TRECHO CITADO:
──────

1. Trata-se de apelação interposta por CM 2 Empreendimentos Imobiliários SPE Ltda. contra a r. sentença proferida pela MM.ª Juíza Corregedora Permanente do 2º Oficial de Registro de Imóveis da Comarca de Marília/SP, que manteve os óbices apresentados ao registro da instituição de condomínio edilício na matrícula nº 61.326 daquela serventia imobiliária (fl. 98/102).

Alega a apelante, em síntese, que foram atendidos todos os requisitos da Lei nº 4.591/64, estando previstas, no empreendimento, a área privativa de 251,50m², correspondente a 64,56% da área útil total, assim como a área comum de 138m², correspondente a 35,43% da área útil total. Aduz que as salas comerciais serão construídas em uma única fachada, o que afasta a alegada ocorrência de burla à Lei de Parcelamento do Solo (Lei nº 6.766/79) e também impede a aplicação da Lei nº 13.465/17, que trata do condomínio urbano simples. Esclarece que a Prefeitura de Marília/SP aprovou o projeto, mediante expedição de alvará de construção das salas comerciais com número próprio na via pública, visando facilitar a construção por não existir acesso comum, como portaria ou recepção.

O título foi devolvido com as seguintes exigências pelo registrador: “- Apresentar atestado de idoneidade financeira mencionando o empreendimento; – Retificar na planta e na convenção a referência a números da rua diversos para cada unidade, pois o condomínio exige um único número para todo o prédio, ficando cada unidade com a designação de loja 1, 2, etc.; – Esclarecer a divergência de áreas constantes da planta de fls. 18, constando uma área no quadro de áreas e outra nas unidades; – Efetuar depósito de R$ 3.620,38” (fl. 64).

A interessada cumpriu a primeira e a última exigências, insurgiu-se em relação às demais e insistiu no registro da incorporação (Protocolo nº 220289 – fl. 12) , requerendo, caso mantida a qualificação negativa do título, a suscitação de dúvida pelo Sr. Oficial Registrador (fl. 67/72).

É o relatório.

2. A dúvida foi suscitada pelo 2º Oficial de Registro de Imóveis da Comarca de Marília/SP, a requerimento da ora apelante, que não se conformou com a exigência de retificação da planta e da convenção, a fim de que passe a constar um único número para todo o prédio, e tampouco com a exigência de esclarecimentos quanto à divergência de áreas, ambas apontadas na nota devolutiva expedida (fl. 64).

Da análise das razões da dúvida suscitada pelo registrador, observam-se dois fundamentos distintos para a recusa. O primeiro diz respeito à descaracterização do condomínio em sentido amplo, por conta da existência de área comum ínfima em relação à área construída, numeração distinta para cada unidade e acesso autônomo de cada uma para a via pública. Entendeu o Oficial pela possibilidade de conversão do pedido para um condomínio urbano simples, na forma da Lei nº 13.465/2017, o que não foi aceito pela incorporadora. O segundo está relacionado à necessidade de correção da planta baixa do condomínio junto à Prefeitura, após os esclarecimentos prestados pela incorporadora a respeito da divergência nas áreas de cada unidade prevista.

──────

PROBLEMA PROPOSTO 1: Segundo o trecho sobre o registro do condomínio, qual é a área privativa prevista no empreendimento?
PROBLEMA PROPOSTO 2: Retome o trecho sobre o registro do condomínio a partir do ponto em que ele para.

DADOS FORNECIDOS:
──────

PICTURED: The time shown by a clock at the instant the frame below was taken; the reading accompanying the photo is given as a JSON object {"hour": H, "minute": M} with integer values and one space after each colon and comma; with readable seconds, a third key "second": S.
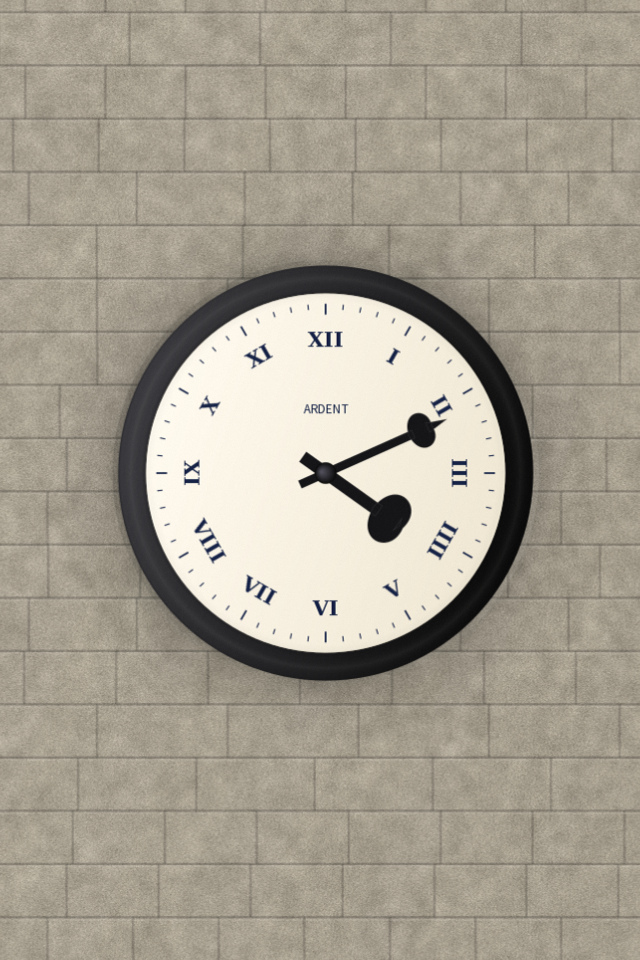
{"hour": 4, "minute": 11}
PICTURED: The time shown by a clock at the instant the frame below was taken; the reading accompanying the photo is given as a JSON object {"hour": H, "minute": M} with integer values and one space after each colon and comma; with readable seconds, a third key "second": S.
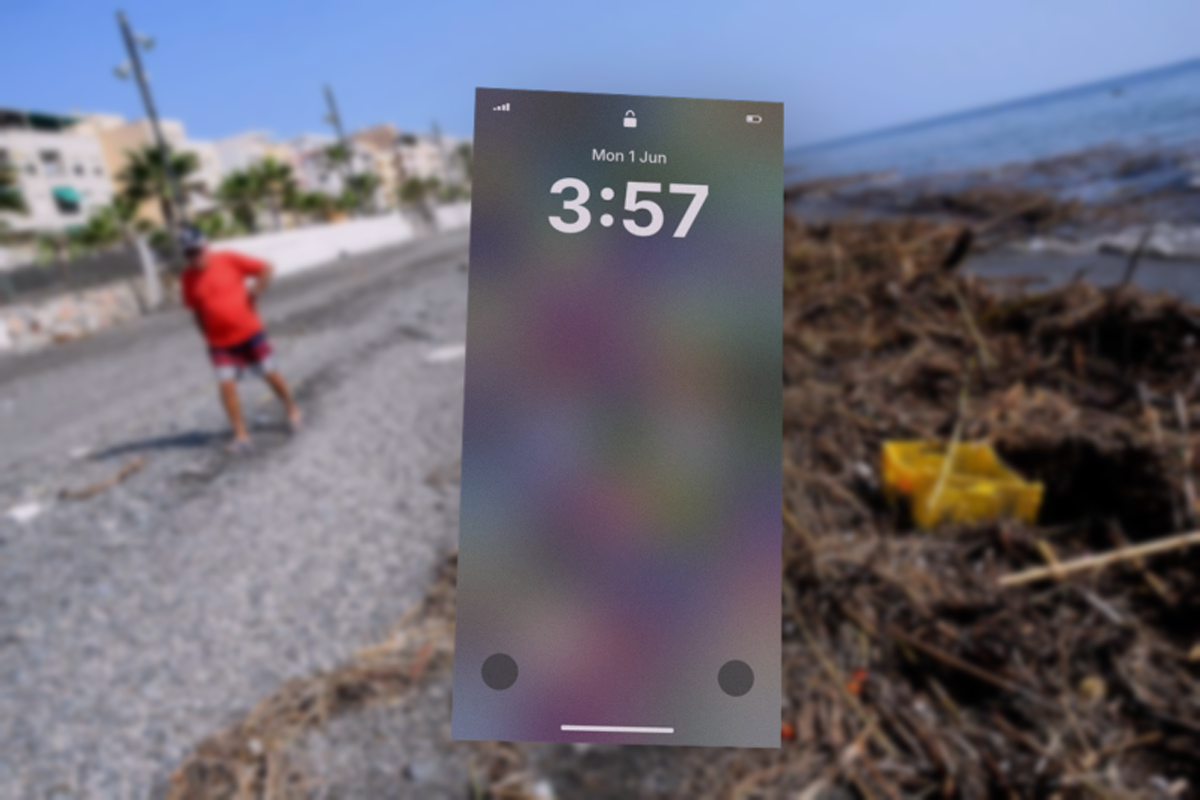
{"hour": 3, "minute": 57}
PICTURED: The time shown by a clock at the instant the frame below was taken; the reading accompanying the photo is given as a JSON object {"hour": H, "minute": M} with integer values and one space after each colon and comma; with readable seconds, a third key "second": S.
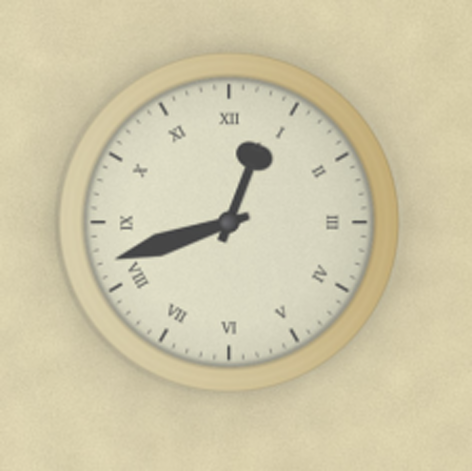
{"hour": 12, "minute": 42}
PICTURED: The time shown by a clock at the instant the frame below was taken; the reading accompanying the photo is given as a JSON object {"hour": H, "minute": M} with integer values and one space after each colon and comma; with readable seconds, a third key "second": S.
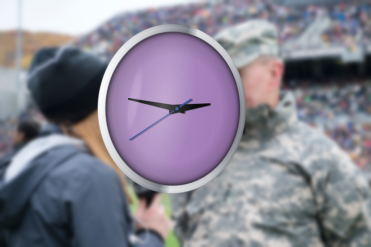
{"hour": 2, "minute": 46, "second": 40}
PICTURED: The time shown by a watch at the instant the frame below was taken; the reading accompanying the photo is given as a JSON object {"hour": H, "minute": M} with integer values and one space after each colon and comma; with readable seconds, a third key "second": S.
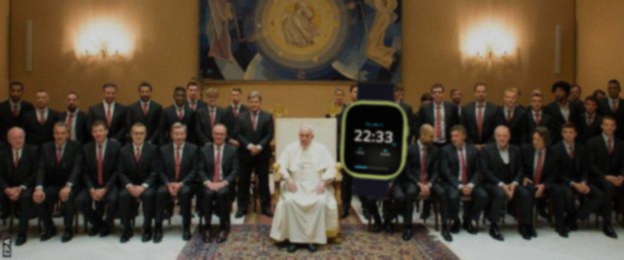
{"hour": 22, "minute": 33}
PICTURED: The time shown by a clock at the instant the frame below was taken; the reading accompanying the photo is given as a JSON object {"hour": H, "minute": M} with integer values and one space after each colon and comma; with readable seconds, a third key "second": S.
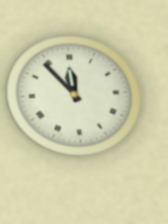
{"hour": 11, "minute": 54}
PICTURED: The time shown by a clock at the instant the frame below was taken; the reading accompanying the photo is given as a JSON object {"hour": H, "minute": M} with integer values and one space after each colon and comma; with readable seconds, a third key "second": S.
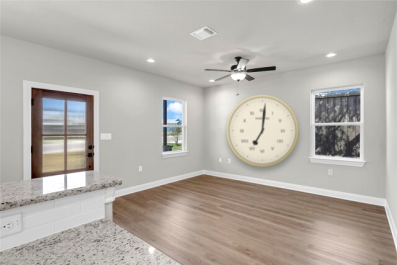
{"hour": 7, "minute": 1}
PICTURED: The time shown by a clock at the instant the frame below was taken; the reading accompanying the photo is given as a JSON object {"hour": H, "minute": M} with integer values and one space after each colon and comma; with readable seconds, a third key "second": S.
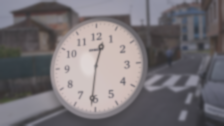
{"hour": 12, "minute": 31}
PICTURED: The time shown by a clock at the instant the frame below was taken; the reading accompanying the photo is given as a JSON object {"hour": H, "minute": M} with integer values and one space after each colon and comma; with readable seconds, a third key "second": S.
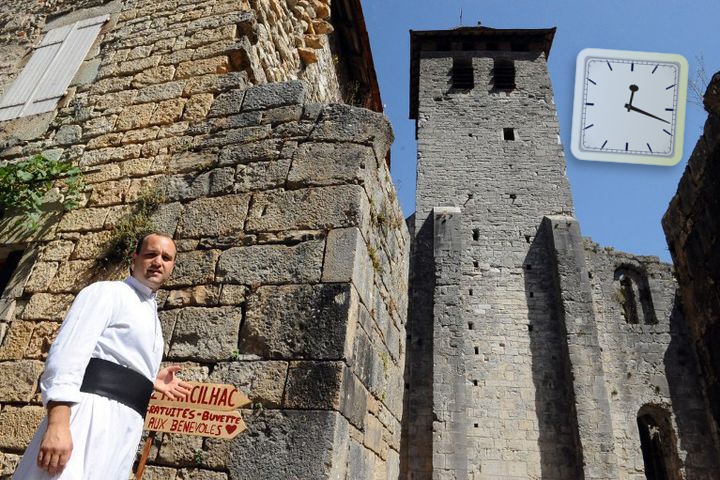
{"hour": 12, "minute": 18}
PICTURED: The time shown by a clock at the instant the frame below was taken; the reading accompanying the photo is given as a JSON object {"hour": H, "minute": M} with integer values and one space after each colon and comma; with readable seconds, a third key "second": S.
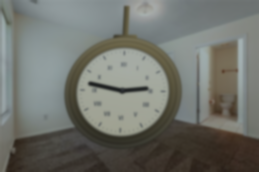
{"hour": 2, "minute": 47}
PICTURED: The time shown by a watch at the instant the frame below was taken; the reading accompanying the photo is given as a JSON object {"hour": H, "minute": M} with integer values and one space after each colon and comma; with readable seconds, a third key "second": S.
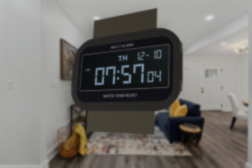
{"hour": 7, "minute": 57}
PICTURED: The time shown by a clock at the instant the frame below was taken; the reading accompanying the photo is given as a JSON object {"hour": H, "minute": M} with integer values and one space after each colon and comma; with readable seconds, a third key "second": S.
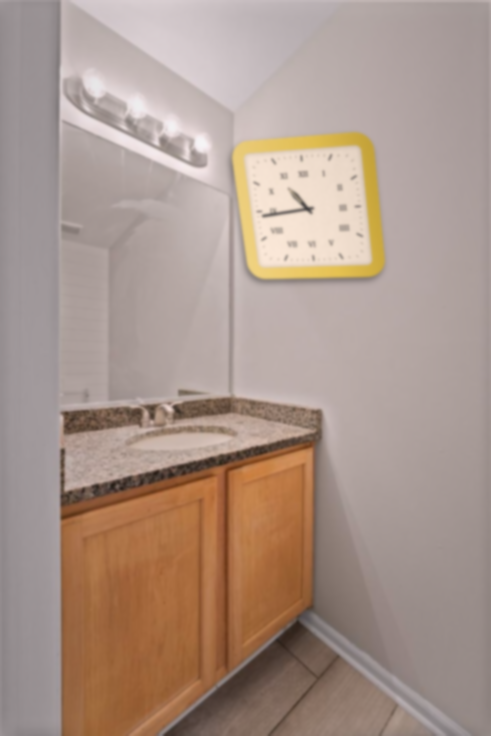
{"hour": 10, "minute": 44}
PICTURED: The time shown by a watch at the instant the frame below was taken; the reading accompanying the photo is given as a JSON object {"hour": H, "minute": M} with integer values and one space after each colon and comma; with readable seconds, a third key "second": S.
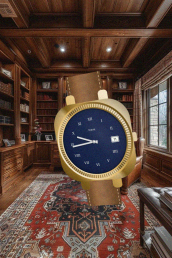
{"hour": 9, "minute": 44}
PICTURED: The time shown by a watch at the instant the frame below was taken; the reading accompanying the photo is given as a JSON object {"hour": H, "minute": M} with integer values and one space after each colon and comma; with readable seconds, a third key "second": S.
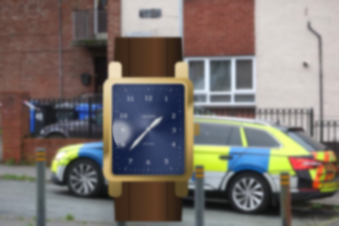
{"hour": 1, "minute": 37}
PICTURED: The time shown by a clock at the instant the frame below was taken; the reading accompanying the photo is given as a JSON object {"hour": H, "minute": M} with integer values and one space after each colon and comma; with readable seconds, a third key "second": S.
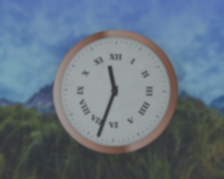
{"hour": 11, "minute": 33}
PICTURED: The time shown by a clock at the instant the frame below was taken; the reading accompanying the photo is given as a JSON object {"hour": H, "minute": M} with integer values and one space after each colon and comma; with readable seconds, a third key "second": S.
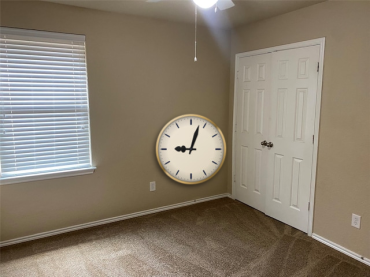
{"hour": 9, "minute": 3}
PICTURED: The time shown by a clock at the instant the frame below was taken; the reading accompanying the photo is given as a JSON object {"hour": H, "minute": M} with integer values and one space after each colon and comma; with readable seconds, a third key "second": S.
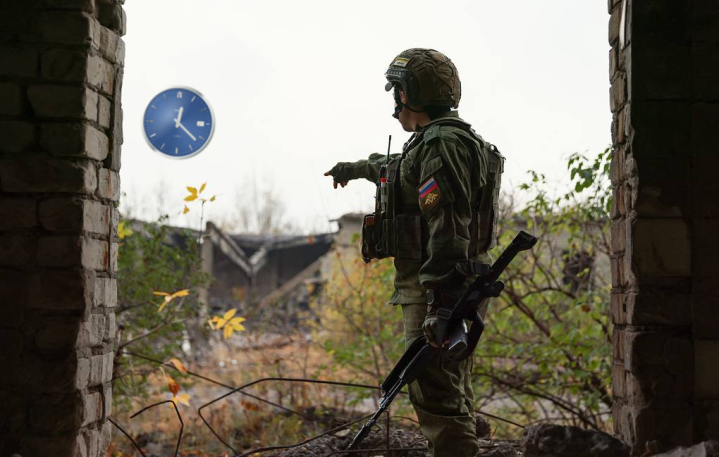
{"hour": 12, "minute": 22}
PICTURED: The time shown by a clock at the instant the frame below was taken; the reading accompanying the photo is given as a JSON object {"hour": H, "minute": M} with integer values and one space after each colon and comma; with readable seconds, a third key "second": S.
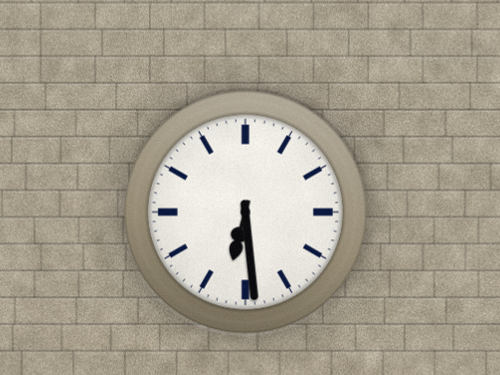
{"hour": 6, "minute": 29}
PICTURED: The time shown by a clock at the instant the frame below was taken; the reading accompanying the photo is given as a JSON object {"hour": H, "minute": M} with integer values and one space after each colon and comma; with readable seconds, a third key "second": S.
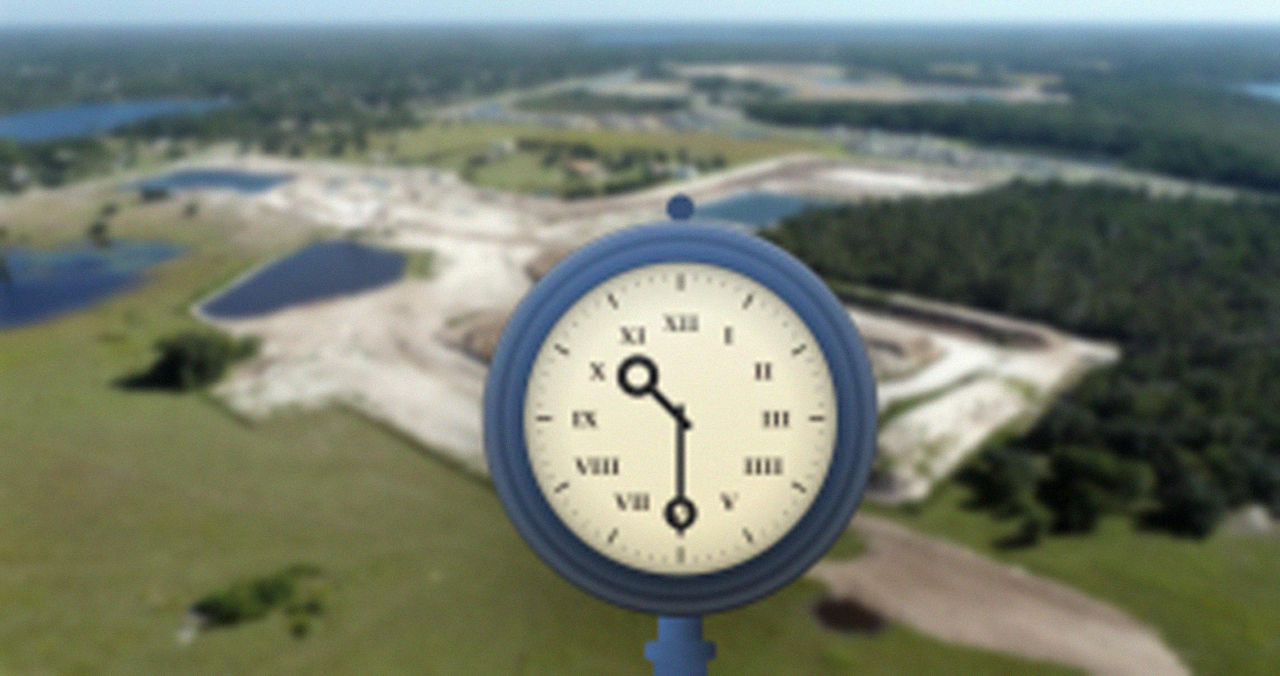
{"hour": 10, "minute": 30}
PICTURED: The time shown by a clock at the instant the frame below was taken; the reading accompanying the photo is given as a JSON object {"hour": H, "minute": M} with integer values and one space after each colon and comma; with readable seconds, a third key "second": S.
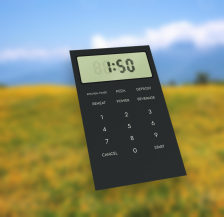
{"hour": 1, "minute": 50}
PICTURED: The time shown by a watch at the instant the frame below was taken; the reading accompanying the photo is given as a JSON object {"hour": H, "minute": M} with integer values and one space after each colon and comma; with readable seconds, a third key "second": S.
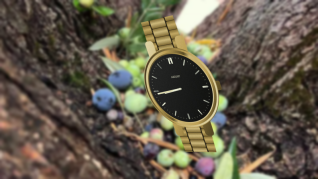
{"hour": 8, "minute": 44}
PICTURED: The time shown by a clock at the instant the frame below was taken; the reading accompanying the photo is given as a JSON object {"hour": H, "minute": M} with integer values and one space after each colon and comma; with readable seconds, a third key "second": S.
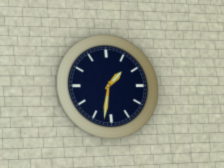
{"hour": 1, "minute": 32}
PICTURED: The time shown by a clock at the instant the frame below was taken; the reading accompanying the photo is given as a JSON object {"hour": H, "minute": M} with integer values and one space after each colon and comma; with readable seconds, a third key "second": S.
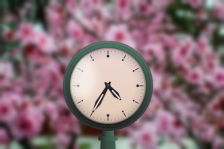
{"hour": 4, "minute": 35}
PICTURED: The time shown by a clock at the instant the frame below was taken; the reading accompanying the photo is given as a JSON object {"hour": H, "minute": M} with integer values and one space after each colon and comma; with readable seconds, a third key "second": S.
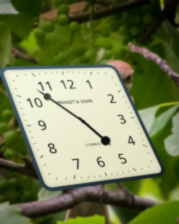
{"hour": 4, "minute": 53}
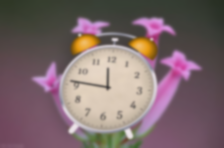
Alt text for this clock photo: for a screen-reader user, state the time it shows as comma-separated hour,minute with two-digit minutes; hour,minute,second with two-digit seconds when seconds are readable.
11,46
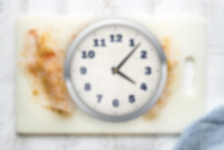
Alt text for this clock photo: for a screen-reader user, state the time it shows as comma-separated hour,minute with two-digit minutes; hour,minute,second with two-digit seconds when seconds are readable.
4,07
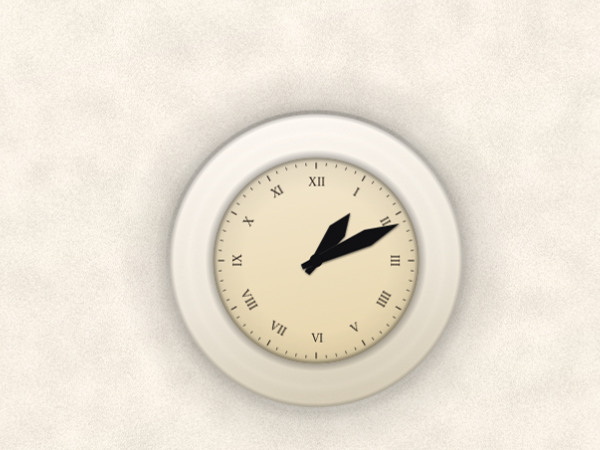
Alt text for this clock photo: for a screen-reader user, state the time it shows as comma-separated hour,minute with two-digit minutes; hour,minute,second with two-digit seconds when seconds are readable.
1,11
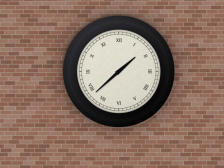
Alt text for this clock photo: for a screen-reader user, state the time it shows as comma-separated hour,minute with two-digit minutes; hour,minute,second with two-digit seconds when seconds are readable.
1,38
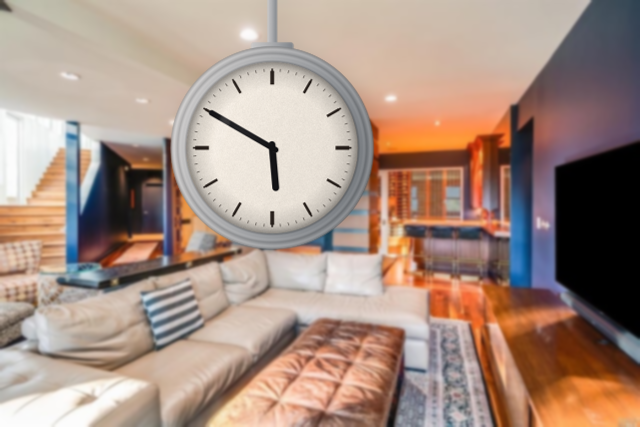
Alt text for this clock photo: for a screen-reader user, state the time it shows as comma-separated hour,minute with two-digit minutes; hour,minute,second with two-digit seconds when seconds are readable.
5,50
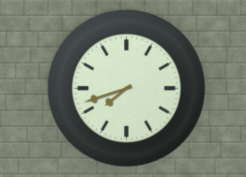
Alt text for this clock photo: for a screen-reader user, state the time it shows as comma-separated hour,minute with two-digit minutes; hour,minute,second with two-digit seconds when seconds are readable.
7,42
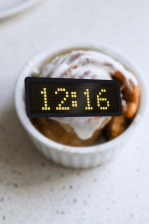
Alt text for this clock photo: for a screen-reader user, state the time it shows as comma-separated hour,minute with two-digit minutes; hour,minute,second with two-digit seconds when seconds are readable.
12,16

──────

RESULTADO DO EXERCÍCIO 1: A área privativa prevista é de 251,50m², correspondente a 64,56% da área útil total.

RESULTADO DO EXERCÍCIO 2:
O primeiro óbice apresentado pelo Oficial deve ser afastado.

A instituição de condomínio edilício exige a comprovação da ocorrência das circunstâncias de fato descritas nos arts. 1.331 e seguintes do Código Civil, especialmente a existência de edificação em que se observem partes que são de propriedade exclusiva e partes que são de propriedade comum dos condôminos. E no que tange à propriedade comum, há de se considerar que esta, seja quanto à extensão de área, seja quanto à sua especificação, deve indicar com segurança que serve a todas as unidades autônomas, tanto em relação à fruição pelos proprietários, quanto à própria estrutura do bem, ou indicar a unidade que dela poderá usufruir exclusivamente.

No caso concreto, apesar da existência de pequena área de uso comum em relação às áreas das unidades autônomas, da numeração própria e do acesso exclusivo à via pública para cada uma dessas unidades autônomas, ficou satisfatoriamente demonstrada a existência de um condomínio edilício.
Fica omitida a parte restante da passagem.